WORK REQUIRED: Your answer must be a word-for-word copy of the listing below, minus its pictures.

INFORMATION GIVEN:
◆ ◆ ◆ ◆

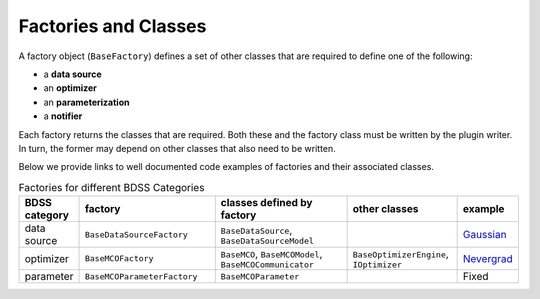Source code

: Factories and Classes
---------------------
A factory object (``BaseFactory``) defines a set of other classes that are required to define
one of the following:

- a **data source**

- an **optimizer**

- an **parameterization**

- a **notifier**

Each factory returns the classes that are required. Both these and the factory class must be
written by the plugin writer. In turn, the former may depend on other classes that also
need to be written.

Below we provide links to well documented code examples of factories and their associated classes.

.. list-table:: Factories for different BDSS Categories
    :widths: 20 50 50 40 20
    :header-rows: 1

    * - BDSS category
      - factory
      - classes defined by factory
      - other classes
      - example

    * - data source
      - ``BaseDataSourceFactory``
      - ``BaseDataSource``, ``BaseDataSourceModel``
      -
      - `Gaussian <https://github.com/force-h2020/force-bdss-plugin-enthought-example>`_

    * - optimizer
      - ``BaseMCOFactory``
      - ``BaseMCO``, ``BaseMCOModel``, ``BaseMCOCommunicator``
      - ``BaseOptimizerEngine``, ``IOptimizer``
      - `Nevergrad <https://github.com/force-h2020/force-bdss-plugin-nevergrad/tree/master/force_nevergrad/mco>`_

    * - parameter
      - ``BaseMCOParameterFactory``
      - ``BaseMCOParameter``
      -
      - Fixed
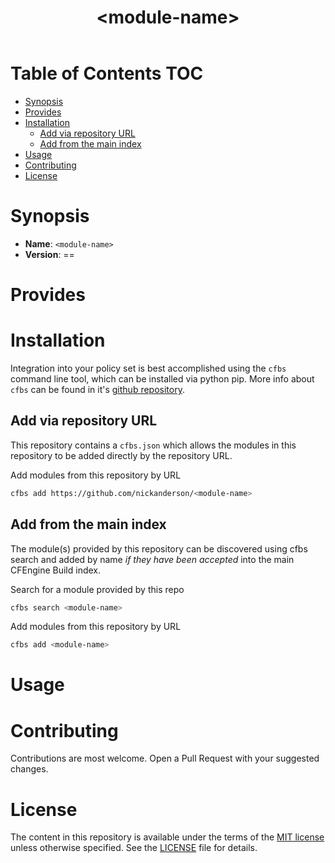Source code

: #+html:<img align="right" alt="CFEngine Build Module" src="./media/CFEngine_Build_Logo.png">
#+html:<a href=#license><img alt="GitHub" src="https://img.shields.io/github/license/nickanderson/cfbs-module-template"></a>
#+title: <module-name>

* Table of Contents :TOC:
- [[#synopsis][Synopsis]]
- [[#provides][Provides]]
- [[#installation][Installation]]
  - [[#add-via-repository-url][Add via repository URL]]
  - [[#add-from-the-main-index][Add from the main index]]
- [[#usage][Usage]]
- [[#contributing][Contributing]]
- [[#license][License]]

* Synopsis
- *Name*: =<module-name>=
- *Version*: ==
* Provides
* Installation

Integration into your policy set is best accomplished using the ~cfbs~ command line tool, which can be installed via python pip.
More info about ~cfbs~ can be found in it's [[https://github.com/cfengine/cfbs][github repository]].
** Add via repository URL

This repository contains a =cfbs.json= which allows the modules in this repository to be added directly by the repository URL.

#+caption: Add modules from this repository by URL
#+begin_src sh :results output :exports both
  cfbs add https://github.com/nickanderson/<module-name>
#+end_src

** Add from the main index

The module(s) provided by this repository can be discovered using cfbs search and added by name /if they have been accepted/ into the main CFEngine Build index.

#+caption: Search for a module provided by this repo
#+begin_src sh :results output :exports both
  cfbs search <module-name>
#+end_src

#+caption: Add modules from this repository by URL
#+begin_src sh :results output :exports both
  cfbs add <module-name>
#+end_src

* Usage
* Contributing

Contributions are most welcome. Open a Pull Request with your suggested changes.

* License

The content in this repository is available under the terms of the [[https://en.wikipedia.org/wiki/MIT_License][MIT license]] unless otherwise specified. See the [[./LICENSE][LICENSE]] file for details.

◆ ◆ ◆ ◆

YOUR RESPONSE:
Source code

: Factories and Classes
---------------------
A factory object (``BaseFactory``) defines a set of other classes that are required to define
one of the following:

- a **data source**

- an **optimizer**

- an **parameterization**

- a **notifier**

Each factory returns the classes that are required. Both these and the factory class must be
written by the plugin writer. In turn, the former may depend on other classes that also
need to be written.

Below we provide links to well documented code examples of factories and their associated classes.

.. list-table:: Factories for different BDSS Categories
    :widths: 20 50 50 40 20
    :header-rows: 1

    * - BDSS category
      - factory
      - classes defined by factory
      - other classes
      - example

    * - data source
      - ``BaseDataSourceFactory``
      - ``BaseDataSource``, ``BaseDataSourceModel``
      -
      - `Gaussian <https://github.com/force-h2020/force-bdss-plugin-enthought-example>`_

    * - optimizer
      - ``BaseMCOFactory``
      - ``BaseMCO``, ``BaseMCOModel``, ``BaseMCOCommunicator``
      - ``BaseOptimizerEngine``, ``IOptimizer``
      - `Nevergrad <https://github.com/force-h2020/force-bdss-plugin-nevergrad/tree/master/force_nevergrad/mco>`_

    * - parameter
      - ``BaseMCOParameterFactory``
      - ``BaseMCOParameter``
      -
      - Fixed
Source code

: #+html:<img align="right" alt="CFEngine Build Module" src="./media/CFEngine_Build_Logo.png">
#+html:<a href=#license><img alt="GitHub" src="https://img.shields.io/github/license/nickanderson/cfbs-module-template"></a>
#+title: <module-name>

* Table of Contents :TOC:
- [[#synopsis][Synopsis]]
- [[#provides][Provides]]
- [[#installation][Installation]]
  - [[#add-via-repository-url][Add via repository URL]]
  - [[#add-from-the-main-index][Add from the main index]]
- [[#usage][Usage]]
- [[#contributing][Contributing]]
- [[#license][License]]

* Synopsis
- *Name*: =<module-name>=
- *Version*: ==
* Provides
* Installation

Integration into your policy set is best accomplished using the ~cfbs~ command line tool, which can be installed via python pip.
More info about ~cfbs~ can be found in it's [[https://github.com/cfengine/cfbs][github repository]].
** Add via repository URL

This repository contains a =cfbs.json= which allows the modules in this repository to be added directly by the repository URL.

#+caption: Add modules from this repository by URL
#+begin_src sh :results output :exports both
  cfbs add https://github.com/nickanderson/<module-name>
#+end_src

** Add from the main index

The module(s) provided by this repository can be discovered using cfbs search and added by name /if they have been accepted/ into the main CFEngine Build index.

#+caption: Search for a module provided by this repo
#+begin_src sh :results output :exports both
  cfbs search <module-name>
#+end_src

#+caption: Add modules from this repository by URL
#+begin_src sh :results output :exports both
  cfbs add <module-name>
#+end_src

* Usage
* Contributing

Contributions are most welcome. Open a Pull Request with your suggested changes.

* License

The content in this repository is available under the terms of the [[https://en.wikipedia.org/wiki/MIT_License][MIT license]] unless otherwise specified. See the [[./LICENSE][LICENSE]] file for details.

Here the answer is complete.